Our fourth imaginative sense is fantasizing. Other than idle daydreaming, there have been many positive uses outlined for fantasizing. Kabbalistically, we can use our imagination "to attain higher realms." They can be made to "minister to higher faculties of the soul." Psychologically, "active imagination" can facilitate better communication between our conscious and unconscious. It "demands not just perception and passivity, but active participation." Using our active imagination or fantasizing can reveal "the negative movement of the unconscious" which allows us to "gain added influence over the unconscious."

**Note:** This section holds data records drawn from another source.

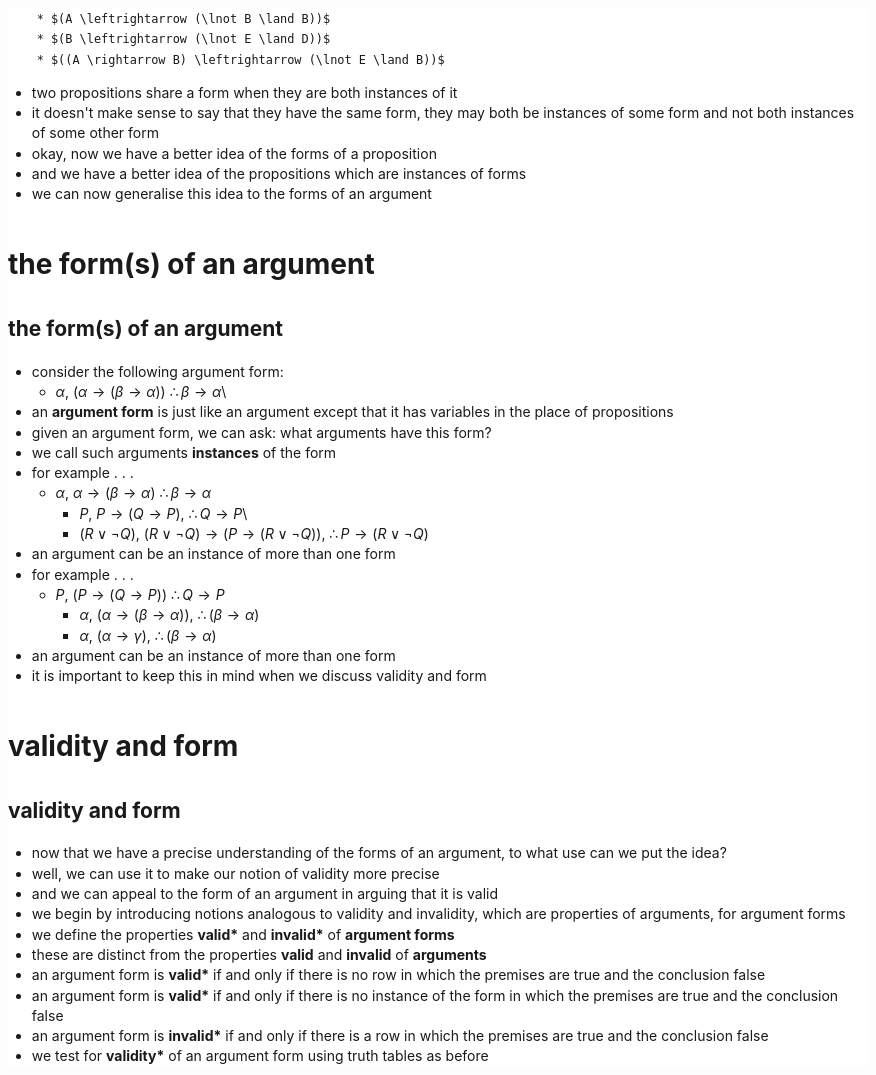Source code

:         * $(A \leftrightarrow (\lnot B \land B))$
        * $(B \leftrightarrow (\lnot E \land D))$
        * $((A \rightarrow B) \leftrightarrow (\lnot E \land B))$
* two propositions share a form when they are both instances of it
* it doesn't make sense to say that they have the same form, they may
    both be instances of some form and not both instances of some other
    form
* okay, now we have a better idea of the forms of a proposition
* and we have a better idea of the propositions which are instances of forms
* we can now generalise this idea to the forms of an argument

# the form(s) of an argument

## the form(s) of an argument

* consider the following argument form:
    * $\alpha$, $(\alpha \rightarrow (\beta \rightarrow \alpha))$ $\therefore \beta \rightarrow \alpha$\
* an **argument form** is just like an argument except that it has variables in
  the place of propositions
* given an argument form, we can ask: what arguments have this form?
* we call such arguments **instances** of the form
* for example . . .
    * $\alpha$, $\alpha \rightarrow (\beta \rightarrow \alpha)$ $\therefore \beta \rightarrow \alpha$
        * $P$, $P \rightarrow (Q \rightarrow P)$, $\therefore Q \rightarrow P$\
        * $(R \lor \lnot Q)$, $(R \lor \lnot Q) \rightarrow (P \rightarrow (R \lor \lnot Q))$, $\therefore P \rightarrow (R \lor \lnot Q)$
* an argument can be an instance of more than one form
* for example . . .
    * $P$, $(P \rightarrow (Q \rightarrow P))$ $\therefore Q \rightarrow P$
        * $\alpha$, $(\alpha \rightarrow (\beta \rightarrow \alpha))$, $\therefore (\beta \rightarrow \alpha)$
        * $\alpha$, $(\alpha \rightarrow \gamma$), $\therefore (\beta \rightarrow \alpha)$
* an argument can be an instance of more than one form
* it is important to keep this in mind when we discuss validity and
    form

# validity and form

## validity and form

* now that we have a precise understanding of the forms of an argument, to what use can we put the idea?
* well, we can use it to make our notion of validity more precise
* and we can appeal to the form of an argument in arguing that it is valid
* we begin by introducing notions analogous to validity and invalidity, which are properties of arguments, for argument forms
* we define the properties **valid\*** and **invalid\*** of **argument
    forms**
* these are distinct from the properties **valid** and **invalid** of
**arguments**
* an argument form is **valid\*** if and only if there is no row in which the premises are true and the conclusion false
* an argument form is **valid\*** if and only if there is no instance of the
form in which the premises are true and the conclusion false
* an argument form is **invalid\*** if and only if there is a row in
    which the premises are true and the conclusion false
* we test for **validity\*** of an argument form using truth tables as
    before
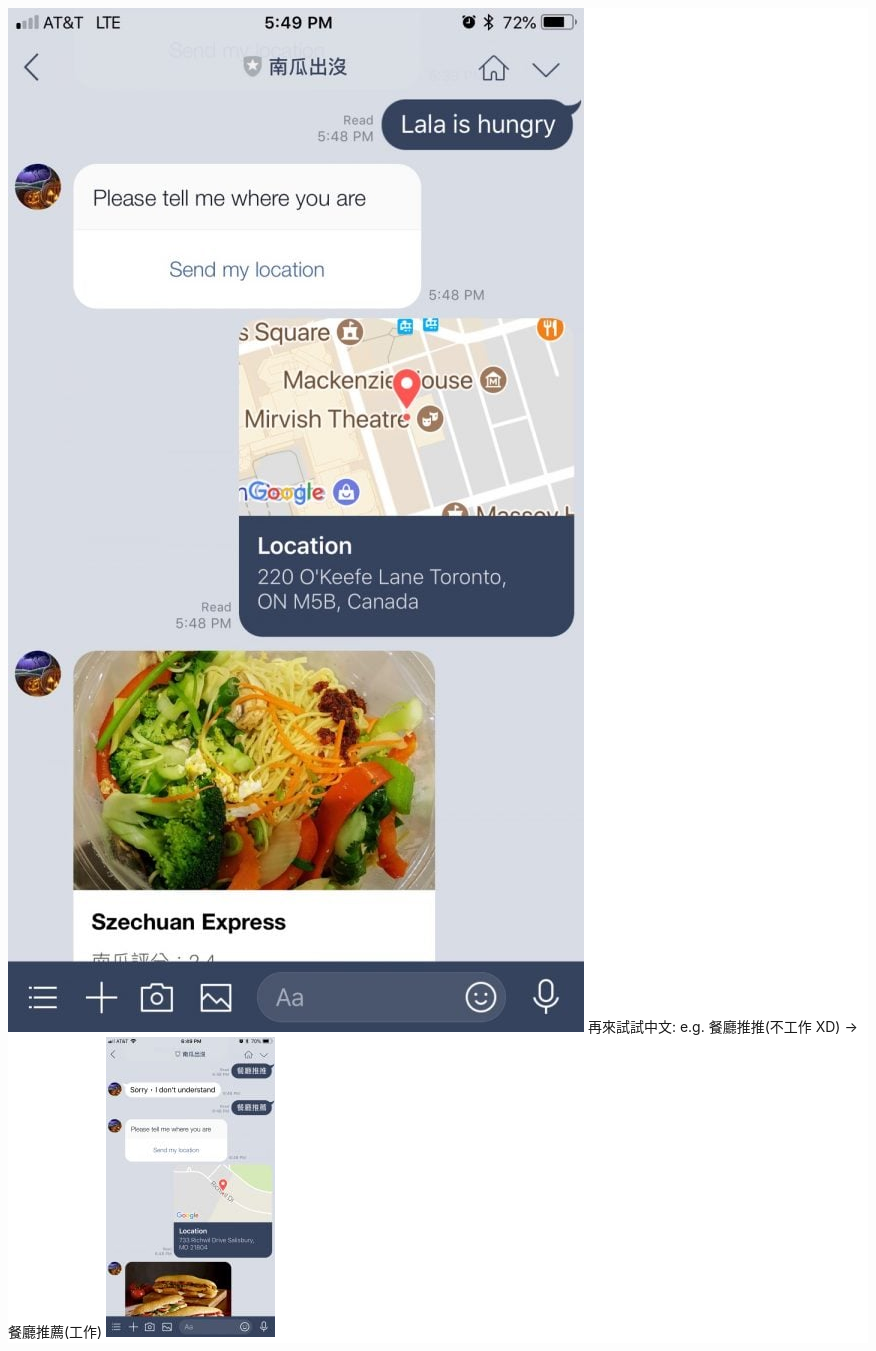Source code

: ![](/assets/images/S__4808830-576x1024.jpg) 再來試試中文: e.g. 餐廳推推(不工作 XD) -> 餐廳推薦(工作) ![](/assets/images/S__4808852-169x300.jpg)  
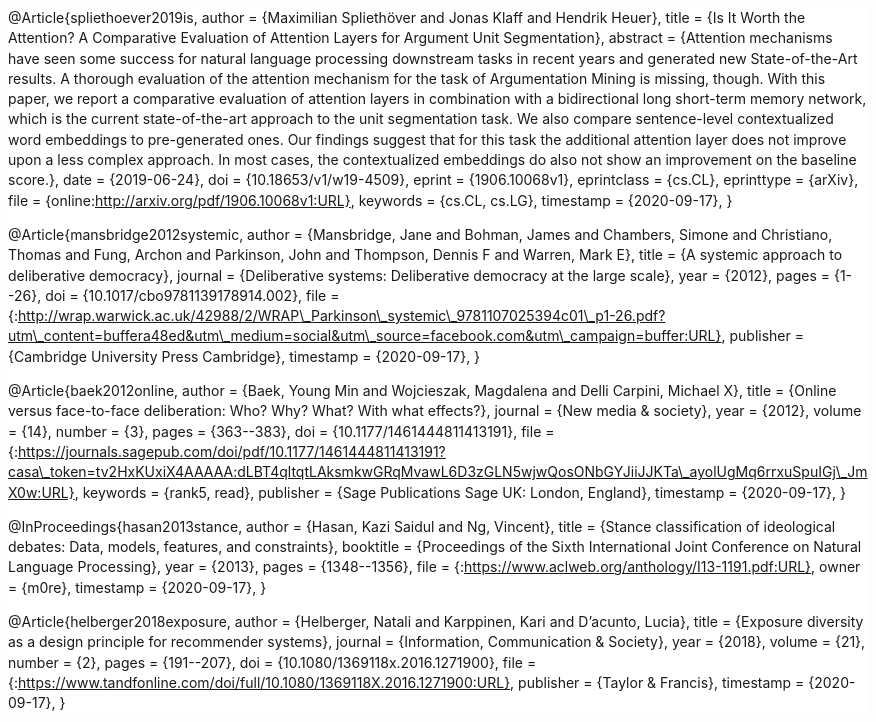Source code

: @Article{spliethoever2019is, author = {Maximilian Spliethöver and Jonas
Klaff and Hendrik Heuer}, title = {Is It Worth the Attention? A
Comparative Evaluation of Attention Layers for Argument Unit
Segmentation}, abstract = {Attention mechanisms have seen some success
for natural language processing downstream tasks in recent years and
generated new State-of-the-Art results. A thorough evaluation of the
attention mechanism for the task of Argumentation Mining is missing,
though. With this paper, we report a comparative evaluation of attention
layers in combination with a bidirectional long short-term memory
network, which is the current state-of-the-art approach to the unit
segmentation task. We also compare sentence-level contextualized word
embeddings to pre-generated ones. Our findings suggest that for this
task the additional attention layer does not improve upon a less complex
approach. In most cases, the contextualized embeddings do also not show
an improvement on the baseline score.}, date = {2019-06-24}, doi =
{10.18653/v1/w19-4509}, eprint = {1906.10068v1}, eprintclass = {cs.CL},
eprinttype = {arXiv}, file =
{online:http://arxiv.org/pdf/1906.10068v1:URL}, keywords = {cs.CL,
cs.LG}, timestamp = {2020-09-17}, }

@Article{mansbridge2012systemic, author = {Mansbridge, Jane and Bohman,
James and Chambers, Simone and Christiano, Thomas and Fung, Archon and
Parkinson, John and Thompson, Dennis F and Warren, Mark E}, title = {A
systemic approach to deliberative democracy}, journal = {Deliberative
systems: Deliberative democracy at the large scale}, year = {2012},
pages = {1--26}, doi = {10.1017/cbo9781139178914.002}, file =
{:http://wrap.warwick.ac.uk/42988/2/WRAP\_Parkinson\_systemic\_9781107025394c01\_p1-26.pdf?utm\_content=buffera48ed&utm\_medium=social&utm\_source=facebook.com&utm\_campaign=buffer:URL},
publisher = {Cambridge University Press Cambridge}, timestamp =
{2020-09-17}, }

@Article{baek2012online, author = {Baek, Young Min and Wojcieszak,
Magdalena and Delli Carpini, Michael X}, title = {Online versus
face-to-face deliberation: Who? Why? What? With what effects?}, journal
= {New media & society}, year = {2012}, volume = {14}, number = {3},
pages = {363--383}, doi = {10.1177/1461444811413191}, file =
{:https://journals.sagepub.com/doi/pdf/10.1177/1461444811413191?casa\_token=tv2HxKUxiX4AAAAA:dLBT4qltqtLAksmkwGRqMvawL6D3zGLN5wjwQosONbGYJiiJJKTa\_ayolUgMq6rrxuSpuIGj\_JmX0w:URL},
keywords = {rank5, read}, publisher = {Sage Publications Sage UK:
London, England}, timestamp = {2020-09-17}, }

@InProceedings{hasan2013stance, author = {Hasan, Kazi Saidul and Ng,
Vincent}, title = {Stance classification of ideological debates: Data,
models, features, and constraints}, booktitle = {Proceedings of the
Sixth International Joint Conference on Natural Language Processing},
year = {2013}, pages = {1348--1356}, file =
{:https://www.aclweb.org/anthology/I13-1191.pdf:URL}, owner = {m0re},
timestamp = {2020-09-17}, }

@Article{helberger2018exposure, author = {Helberger, Natali and
Karppinen, Kari and D’acunto, Lucia}, title = {Exposure diversity as a
design principle for recommender systems}, journal = {Information,
Communication & Society}, year = {2018}, volume = {21}, number = {2},
pages = {191--207}, doi = {10.1080/1369118x.2016.1271900}, file =
{:https://www.tandfonline.com/doi/full/10.1080/1369118X.2016.1271900:URL},
publisher = {Taylor & Francis}, timestamp = {2020-09-17}, }
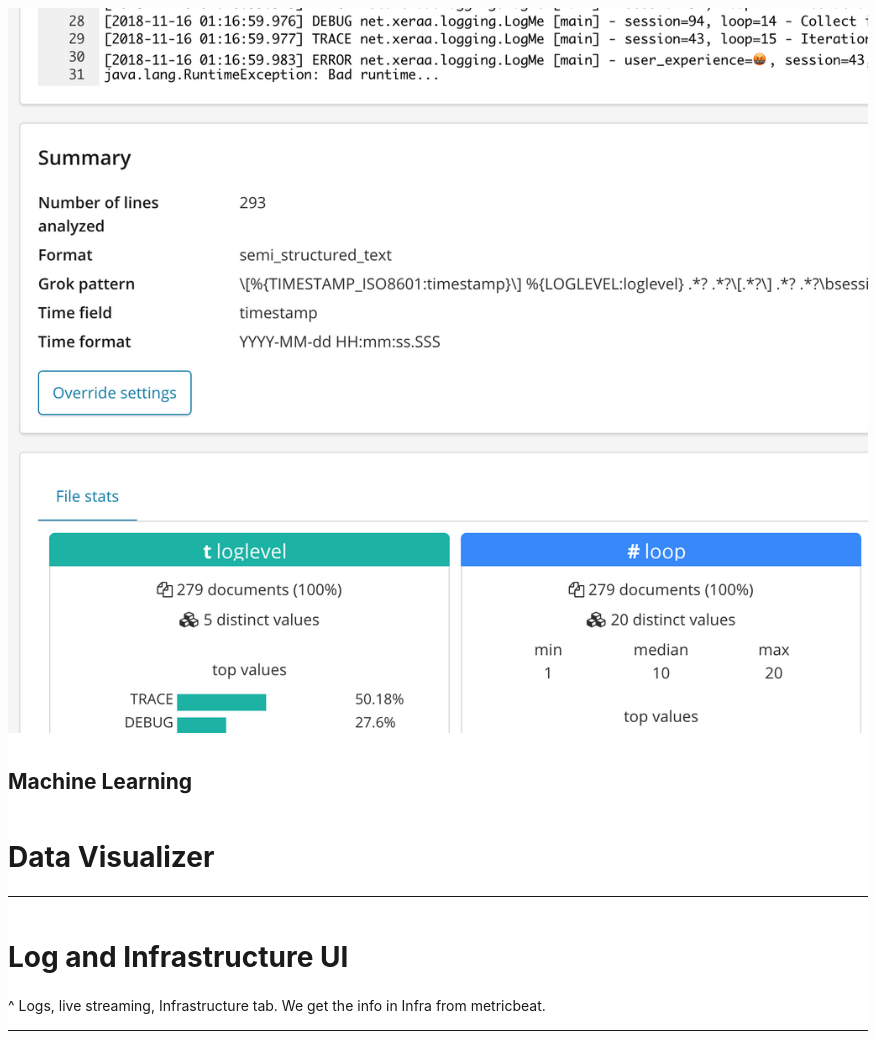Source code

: 
![right fit](visualizer.png)

## Machine Learning
# Data Visualizer

---

# Log and Infrastructure UI

^ Logs, live streaming, Infrastructure tab. We get the info in Infra from metricbeat.

---
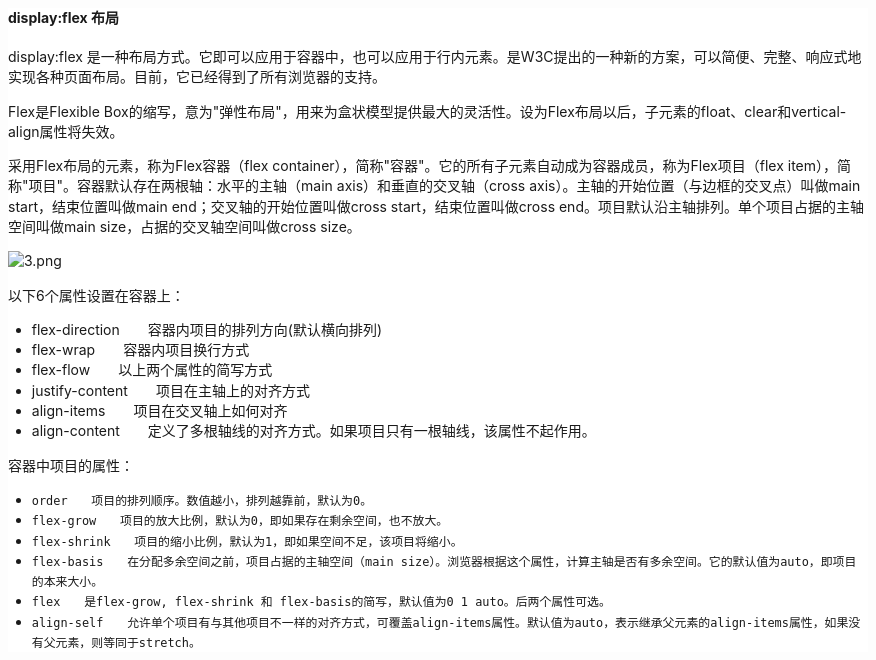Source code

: #### display:flex 布局

display:flex 是一种布局方式。它即可以应用于容器中，也可以应用于行内元素。是W3C提出的一种新的方案，可以简便、完整、响应式地实现各种页面布局。目前，它已经得到了所有浏览器的支持。

Flex是Flexible Box的缩写，意为"弹性布局"，用来为盒状模型提供最大的灵活性。设为Flex布局以后，子元素的float、clear和vertical-align属性将失效。

采用Flex布局的元素，称为Flex容器（flex container），简称"容器"。它的所有子元素自动成为容器成员，称为Flex项目（flex item），简称"项目"。容器默认存在两根轴：水平的主轴（main axis）和垂直的交叉轴（cross axis）。主轴的开始位置（与边框的交叉点）叫做main start，结束位置叫做main end；交叉轴的开始位置叫做cross start，结束位置叫做cross end。项目默认沿主轴排列。单个项目占据的主轴空间叫做main size，占据的交叉轴空间叫做cross size。

![3.png](https://i.loli.net/2019/05/17/5cde0f9b69ad264362.png)

以下6个属性设置在容器上： 

- flex-direction　　容器内项目的排列方向(默认横向排列)　　
- flex-wrap　　容器内项目换行方式
- flex-flow　　以上两个属性的简写方式
- justify-content　　项目在主轴上的对齐方式
- align-items　　项目在交叉轴上如何对齐
- align-content　　定义了多根轴线的对齐方式。如果项目只有一根轴线，该属性不起作用。





容器中项目的属性：

- `order　　项目的排列顺序。数值越小，排列越靠前，默认为0。`
- `flex-grow　　项目的放大比例，默认为0，即如果存在剩余空间，也不放大。`
- `flex-shrink　　项目的缩小比例，默认为1，即如果空间不足，该项目将缩小。`
- `flex-basis　　在分配多余空间之前，项目占据的主轴空间（main size）。浏览器根据这个属性，计算主轴是否有多余空间。它的默认值为auto，即项目的本来大小。`
- `flex　　是flex-grow, flex-shrink 和 flex-basis的简写，默认值为0 1 auto。后两个属性可选。`
- `align-self　　允许单个项目有与其他项目不一样的对齐方式，可覆盖align-items属性。默认值为auto，表示继承父元素的align-items属性，如果没有父元素，则等同于stretch。`


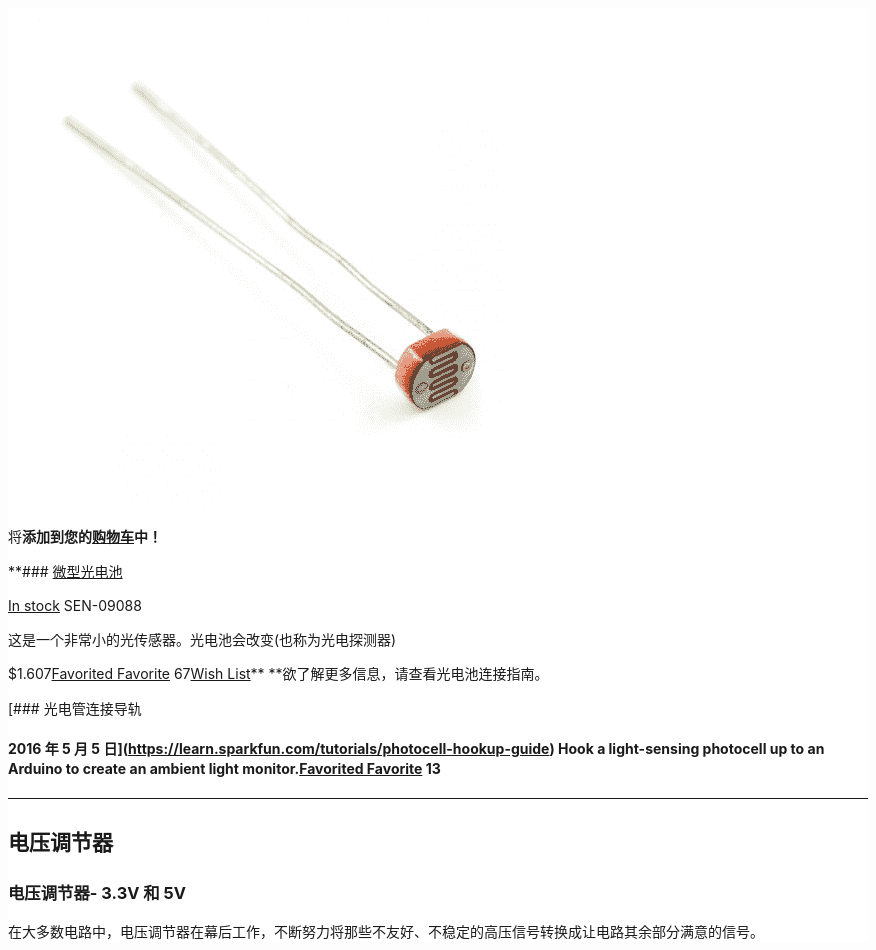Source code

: [![Mini Photocell](img/2918d5bb036dfe2d6b4d32a2cd40478a.png)](https://www.sparkfun.com/products/9088) 

将**添加到您的[购物车](https://www.sparkfun.com/cart)中！**

 **### [微型光电池](https://www.sparkfun.com/products/9088)

[In stock](https://learn.sparkfun.com/static/bubbles/ "in stock") SEN-09088

这是一个非常小的光传感器。光电池会改变(也称为光电探测器)

$1.607[Favorited Favorite](# "Add to favorites") 67[Wish List](# "Add to wish list")** **欲了解更多信息，请查看光电池连接指南。

[](https://learn.sparkfun.com/tutorials/photocell-hookup-guide) [### 光电管连接导轨

#### 2016 年 5 月 5 日](https://learn.sparkfun.com/tutorials/photocell-hookup-guide) Hook a light-sensing photocell up to an Arduino to create an ambient light monitor.[Favorited Favorite](# "Add to favorites") 13

* * *

## 电压调节器

### 电压调节器- 3.3V 和 5V

在大多数电路中，电压调节器在幕后工作，不断努力将那些不友好、不稳定的高压信号转换成让电路其余部分满意的信号。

Another important function of our imagination is its ability to unify the various parts of our Personality. The philosopher Samuel Coleridge considered primary imagination as the "synthetically perceiving and categorizing of things that are not me." His secondary imagination provides the "power of unifying chaotic experience into the significant form of art." To C.G. Jung, our imagination provides a "centering process" which uncovers and transforms the conflicts and twisted energies within our Personality. Through our active imagination, we can use internal imagery of the imagination to uncover and resolve emotional and mental conflicts that become reflected in our imagination.
The highest energies in the Imaginative Plane include values and virtues. Here we have the energies that connect and reflect core aspects of the soul. Webster's Dictionary defines values as "what we think is good, qualities having intrinsic worth" and "standards held" by individuals and groups. Values are "what we esteem, admire" and "give significance to." Interestingly, many Christians and those in Western society define the soul the same way as Webster's defines values.
As desire-mind energies help integrate parts of our Personality and help reflect a part of the soul into it, values help integrate or unify our higher outer Ego with another part of our inner soul. Values are the reflection of the soul that brings greater purpose and meaning to our life. This is why it's so important that we transform the collective values we inherit growing up into our own individually defined values for life. In fact, I think most would agree that what values we live by our more important than what we accomplish in life
Moving to our highest and most spiritualized imaginative energy, we meet virtues. Webster's defines virtue as power, having potency, goodness, merit, and efficacy. Potency is the "capacity for development." Efficacy is the "power to produce effects and intended results." In Eastern mysticism, efficacy is the strength and permanent union with the supreme principle. Within Western mysticism, Plotinus defined virtue as "purging the soul of influence of the sensual pleasures and imagery."
Virtues represent various energies of spiritual Beingness projected into lower materiality. They provide the capacity and strength for transmuting (i.e. transforming) the Ego and Personality into the spiritual Man. The four Cardinal virtues include prudence, justice, fortitude and temperance. It should be fairly easy to understand how each of these will bring about some form of transformation within our Ego and Personality.
It is almost a cardinal sin that most in humanity put so little value on our imaginative nature. Experts within various fields of study all agree on the power and efficacy that the positive use of our imaginative senses will produce. It is safe to say that without the use of our inner imagination, connection to our soul and advanced spiritual growth become fleeting to neigh on improbable.